• OBJECTIVE A
In the thread on replacing part of a C++ string, which two standard string functions does the top answer combine?

BEGIN EXCERPT

165

Is it possible in C++ to replace part of a string with another string?

Basically, I would like to do this:

QString string("hello $name");
string.replace("$name", "Somename");

But I would like to use the Standard C++ libraries.

13 Answers 13

259

There's a function to find a substring within a string (find), and a function to replace a particular range in a string with another string (replace), so you can combine those to get the effect you want:

bool replace(std::string& str, const std::string& from, const std::string& to) {
    size_t start_pos = str.find(from);
    if(start_pos == std::string::npos)
        return false;
    str.replace(start_pos, from.length(), to);
    return true;
}

std::string string("hello $name");
replace(string, "$name", "Somename");

In response to a comment, I think replaceAll would probably look something like this:

void replaceAll(std::string& str, const std::string& from, const std::string& to) {
    if(from.empty())

END EXCERPT
BEGIN SUPPLIED RECORDS

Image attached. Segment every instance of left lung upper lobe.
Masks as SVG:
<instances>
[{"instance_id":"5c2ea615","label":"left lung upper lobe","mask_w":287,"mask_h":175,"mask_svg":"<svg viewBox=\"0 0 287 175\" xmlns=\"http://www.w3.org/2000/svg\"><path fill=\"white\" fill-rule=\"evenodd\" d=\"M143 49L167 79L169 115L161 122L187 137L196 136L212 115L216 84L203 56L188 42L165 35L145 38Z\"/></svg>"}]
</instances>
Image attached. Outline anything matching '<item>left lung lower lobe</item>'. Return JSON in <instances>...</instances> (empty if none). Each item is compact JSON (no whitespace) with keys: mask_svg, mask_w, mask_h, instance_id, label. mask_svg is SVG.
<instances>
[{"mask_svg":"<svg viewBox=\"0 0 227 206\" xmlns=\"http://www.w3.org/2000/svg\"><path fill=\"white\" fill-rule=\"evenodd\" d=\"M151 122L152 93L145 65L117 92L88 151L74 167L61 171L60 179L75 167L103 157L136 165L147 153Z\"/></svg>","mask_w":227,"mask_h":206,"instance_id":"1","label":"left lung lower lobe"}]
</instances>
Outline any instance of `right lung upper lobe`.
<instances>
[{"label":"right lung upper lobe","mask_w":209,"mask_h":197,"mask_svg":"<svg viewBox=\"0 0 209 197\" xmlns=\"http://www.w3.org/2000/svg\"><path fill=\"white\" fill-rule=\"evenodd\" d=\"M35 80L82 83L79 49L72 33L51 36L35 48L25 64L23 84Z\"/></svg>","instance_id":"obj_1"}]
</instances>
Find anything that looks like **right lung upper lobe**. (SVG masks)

END SUPPLIED RECORDS
BEGIN SUPPLIED RECORDS

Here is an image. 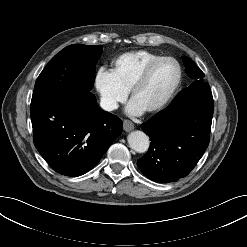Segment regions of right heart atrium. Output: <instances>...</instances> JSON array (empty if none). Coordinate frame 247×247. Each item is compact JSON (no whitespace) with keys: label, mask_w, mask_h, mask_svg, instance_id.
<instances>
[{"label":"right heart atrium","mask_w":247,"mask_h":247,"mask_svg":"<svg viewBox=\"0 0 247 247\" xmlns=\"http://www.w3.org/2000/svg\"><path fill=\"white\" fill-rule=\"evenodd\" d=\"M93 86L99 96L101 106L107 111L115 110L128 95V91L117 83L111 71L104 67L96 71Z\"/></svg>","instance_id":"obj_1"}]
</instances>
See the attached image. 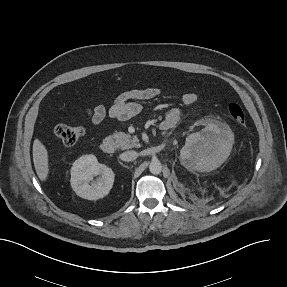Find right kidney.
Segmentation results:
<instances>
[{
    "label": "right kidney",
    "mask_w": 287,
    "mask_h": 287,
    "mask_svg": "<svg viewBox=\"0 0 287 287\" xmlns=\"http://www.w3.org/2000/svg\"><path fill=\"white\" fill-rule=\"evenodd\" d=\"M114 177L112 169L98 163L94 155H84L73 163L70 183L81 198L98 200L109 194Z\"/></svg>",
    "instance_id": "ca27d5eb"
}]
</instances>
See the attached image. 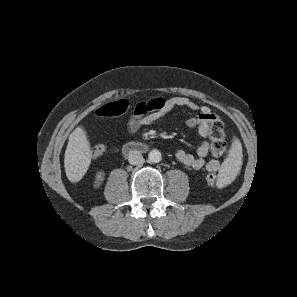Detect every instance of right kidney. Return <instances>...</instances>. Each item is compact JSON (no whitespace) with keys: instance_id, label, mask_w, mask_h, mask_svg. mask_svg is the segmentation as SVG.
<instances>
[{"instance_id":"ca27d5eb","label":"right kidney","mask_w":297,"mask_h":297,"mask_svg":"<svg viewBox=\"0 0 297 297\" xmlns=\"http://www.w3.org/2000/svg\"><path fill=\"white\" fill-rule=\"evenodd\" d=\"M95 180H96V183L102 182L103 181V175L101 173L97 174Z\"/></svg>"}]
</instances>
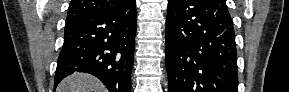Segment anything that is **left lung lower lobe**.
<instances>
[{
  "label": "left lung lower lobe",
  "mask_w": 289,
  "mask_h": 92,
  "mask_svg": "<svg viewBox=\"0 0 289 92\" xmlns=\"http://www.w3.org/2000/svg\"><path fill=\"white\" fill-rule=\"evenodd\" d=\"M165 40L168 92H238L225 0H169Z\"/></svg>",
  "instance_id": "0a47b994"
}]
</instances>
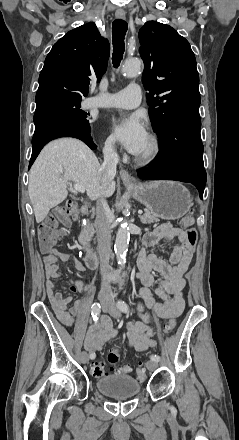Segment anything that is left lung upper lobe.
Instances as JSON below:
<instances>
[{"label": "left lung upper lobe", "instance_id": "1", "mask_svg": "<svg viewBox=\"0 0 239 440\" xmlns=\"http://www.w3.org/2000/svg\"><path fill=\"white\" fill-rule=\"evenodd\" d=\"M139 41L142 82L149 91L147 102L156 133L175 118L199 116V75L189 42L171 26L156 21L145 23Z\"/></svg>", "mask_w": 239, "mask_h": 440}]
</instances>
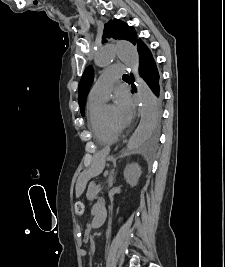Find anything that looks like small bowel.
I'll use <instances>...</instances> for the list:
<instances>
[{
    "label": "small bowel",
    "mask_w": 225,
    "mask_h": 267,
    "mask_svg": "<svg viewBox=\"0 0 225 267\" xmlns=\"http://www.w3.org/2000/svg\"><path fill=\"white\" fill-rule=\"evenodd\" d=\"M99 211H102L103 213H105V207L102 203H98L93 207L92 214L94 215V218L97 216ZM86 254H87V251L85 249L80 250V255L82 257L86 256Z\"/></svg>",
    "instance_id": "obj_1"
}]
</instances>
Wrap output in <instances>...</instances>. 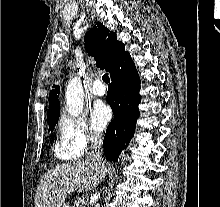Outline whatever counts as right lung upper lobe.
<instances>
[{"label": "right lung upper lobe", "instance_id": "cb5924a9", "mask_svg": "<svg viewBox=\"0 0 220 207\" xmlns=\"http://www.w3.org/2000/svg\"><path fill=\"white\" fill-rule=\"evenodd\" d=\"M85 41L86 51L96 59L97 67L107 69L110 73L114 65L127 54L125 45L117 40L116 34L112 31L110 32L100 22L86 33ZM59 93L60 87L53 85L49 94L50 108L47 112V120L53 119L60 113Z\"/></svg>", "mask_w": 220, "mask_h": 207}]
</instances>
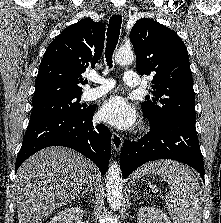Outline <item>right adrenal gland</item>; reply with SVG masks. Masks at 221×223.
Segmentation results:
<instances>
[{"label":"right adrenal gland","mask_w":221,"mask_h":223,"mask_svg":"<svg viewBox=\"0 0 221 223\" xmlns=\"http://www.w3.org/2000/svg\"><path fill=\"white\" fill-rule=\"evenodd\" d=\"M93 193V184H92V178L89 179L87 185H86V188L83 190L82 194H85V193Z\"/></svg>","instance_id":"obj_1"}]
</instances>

END SUPPLIED RECORDS

• OBJECTIVE B
From the outline records, output the lines starting with the line that contains "Image attached. Segment" and going on through the line that contains "Find anything that looks like **right", both included, with no changes.

• CORRECT OUTPUT A
It combines find and replace.

• CORRECT OUTPUT B
Image attached. Segment every instance of left lung upper lobe.
Masks as SVG:
<instances>
[{"instance_id":"5c2ea615","label":"left lung upper lobe","mask_w":287,"mask_h":175,"mask_svg":"<svg viewBox=\"0 0 287 175\" xmlns=\"http://www.w3.org/2000/svg\"><path fill=\"white\" fill-rule=\"evenodd\" d=\"M143 49L167 79L169 115L161 122L187 137L196 136L212 115L216 84L203 56L188 42L165 35L145 38Z\"/></svg>"}]
</instances>
Image attached. Outline anything matching '<item>left lung lower lobe</item>'. Return JSON in <instances>...</instances> (empty if none). Each item is compact JSON (no whitespace) with keys: mask_svg, mask_w, mask_h, instance_id, label. mask_svg is SVG.
<instances>
[{"mask_svg":"<svg viewBox=\"0 0 227 206\" xmlns=\"http://www.w3.org/2000/svg\"><path fill=\"white\" fill-rule=\"evenodd\" d=\"M151 122L152 93L145 65L117 92L88 151L74 167L61 171L60 179L75 167L103 157L136 165L147 153Z\"/></svg>","mask_w":227,"mask_h":206,"instance_id":"1","label":"left lung lower lobe"}]
</instances>
Outline any instance of `right lung upper lobe`.
<instances>
[{"label":"right lung upper lobe","mask_w":209,"mask_h":197,"mask_svg":"<svg viewBox=\"0 0 209 197\" xmlns=\"http://www.w3.org/2000/svg\"><path fill=\"white\" fill-rule=\"evenodd\" d=\"M35 80L82 83L79 49L72 33L51 36L35 48L25 64L23 84Z\"/></svg>","instance_id":"obj_1"}]
</instances>
Find anything that looks like **right lung upper lobe**. (SVG masks)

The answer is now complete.